Task prompt »
Among the lines of the records below, copy those that hold the word "indentation".

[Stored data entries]
■ ■ ■ ■
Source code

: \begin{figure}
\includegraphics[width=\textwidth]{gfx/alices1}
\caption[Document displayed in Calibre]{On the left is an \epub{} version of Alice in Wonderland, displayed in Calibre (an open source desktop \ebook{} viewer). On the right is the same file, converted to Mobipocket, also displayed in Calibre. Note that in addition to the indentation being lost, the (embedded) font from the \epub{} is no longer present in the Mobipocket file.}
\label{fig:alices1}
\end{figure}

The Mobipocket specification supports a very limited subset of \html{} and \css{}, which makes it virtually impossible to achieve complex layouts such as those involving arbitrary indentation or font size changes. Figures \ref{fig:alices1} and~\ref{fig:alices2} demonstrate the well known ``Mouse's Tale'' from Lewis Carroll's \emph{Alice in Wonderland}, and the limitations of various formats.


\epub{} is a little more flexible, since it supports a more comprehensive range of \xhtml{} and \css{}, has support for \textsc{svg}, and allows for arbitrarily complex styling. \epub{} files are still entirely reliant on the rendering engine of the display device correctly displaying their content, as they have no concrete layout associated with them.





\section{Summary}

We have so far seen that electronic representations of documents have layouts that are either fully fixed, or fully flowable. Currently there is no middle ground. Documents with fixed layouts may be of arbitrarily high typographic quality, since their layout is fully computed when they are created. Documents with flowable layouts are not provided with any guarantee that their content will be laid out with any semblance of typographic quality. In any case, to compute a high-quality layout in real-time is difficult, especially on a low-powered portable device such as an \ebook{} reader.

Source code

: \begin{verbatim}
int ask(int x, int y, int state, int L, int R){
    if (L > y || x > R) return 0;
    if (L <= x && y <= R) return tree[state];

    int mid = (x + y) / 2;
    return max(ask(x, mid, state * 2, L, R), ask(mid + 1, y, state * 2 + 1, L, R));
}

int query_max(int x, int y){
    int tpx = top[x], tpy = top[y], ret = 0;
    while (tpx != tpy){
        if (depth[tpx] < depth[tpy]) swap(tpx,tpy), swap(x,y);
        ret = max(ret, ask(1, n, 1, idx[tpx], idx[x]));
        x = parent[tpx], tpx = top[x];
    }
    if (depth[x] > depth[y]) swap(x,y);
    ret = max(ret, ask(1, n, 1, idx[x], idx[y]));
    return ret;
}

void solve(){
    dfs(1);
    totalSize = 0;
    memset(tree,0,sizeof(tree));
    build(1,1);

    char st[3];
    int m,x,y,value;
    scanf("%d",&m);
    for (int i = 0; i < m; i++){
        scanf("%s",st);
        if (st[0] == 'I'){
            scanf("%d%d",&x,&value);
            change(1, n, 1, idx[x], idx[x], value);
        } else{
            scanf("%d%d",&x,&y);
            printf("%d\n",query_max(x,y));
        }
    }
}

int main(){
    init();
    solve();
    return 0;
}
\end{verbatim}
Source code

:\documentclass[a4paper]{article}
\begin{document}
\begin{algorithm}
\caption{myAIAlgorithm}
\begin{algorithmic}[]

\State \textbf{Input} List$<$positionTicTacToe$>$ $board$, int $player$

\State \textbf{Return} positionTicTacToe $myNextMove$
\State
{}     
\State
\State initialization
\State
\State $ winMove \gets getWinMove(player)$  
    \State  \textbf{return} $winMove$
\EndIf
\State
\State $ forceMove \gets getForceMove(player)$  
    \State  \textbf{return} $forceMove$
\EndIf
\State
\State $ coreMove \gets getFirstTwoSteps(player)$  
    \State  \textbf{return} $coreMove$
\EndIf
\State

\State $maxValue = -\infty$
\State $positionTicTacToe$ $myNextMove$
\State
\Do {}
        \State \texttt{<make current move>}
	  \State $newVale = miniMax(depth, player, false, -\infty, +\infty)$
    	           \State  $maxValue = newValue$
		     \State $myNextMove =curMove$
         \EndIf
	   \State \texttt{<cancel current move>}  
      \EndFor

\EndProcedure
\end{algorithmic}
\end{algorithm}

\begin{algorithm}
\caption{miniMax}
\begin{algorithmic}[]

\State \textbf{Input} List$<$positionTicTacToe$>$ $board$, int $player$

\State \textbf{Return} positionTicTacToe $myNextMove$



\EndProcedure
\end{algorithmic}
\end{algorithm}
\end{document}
■ ■ ■ ■
Finished exercise »
\caption[Document displayed in Calibre]{On the left is an \epub{} version of Alice in Wonderland, displayed in Calibre (an open source desktop \ebook{} viewer). On the right is the same file, converted to Mobipocket, also displayed in Calibre. Note that in addition to the indentation being lost, the (embedded) font from the \epub{} is no longer present in the Mobipocket file.}
The Mobipocket specification supports a very limited subset of \html{} and \css{}, which makes it virtually impossible to achieve complex layouts such as those involving arbitrary indentation or font size changes. Figures \ref{fig:alices1} and~\ref{fig:alices2} demonstrate the well known ``Mouse's Tale'' from Lewis Carroll's \emph{Alice in Wonderland}, and the limitations of various formats.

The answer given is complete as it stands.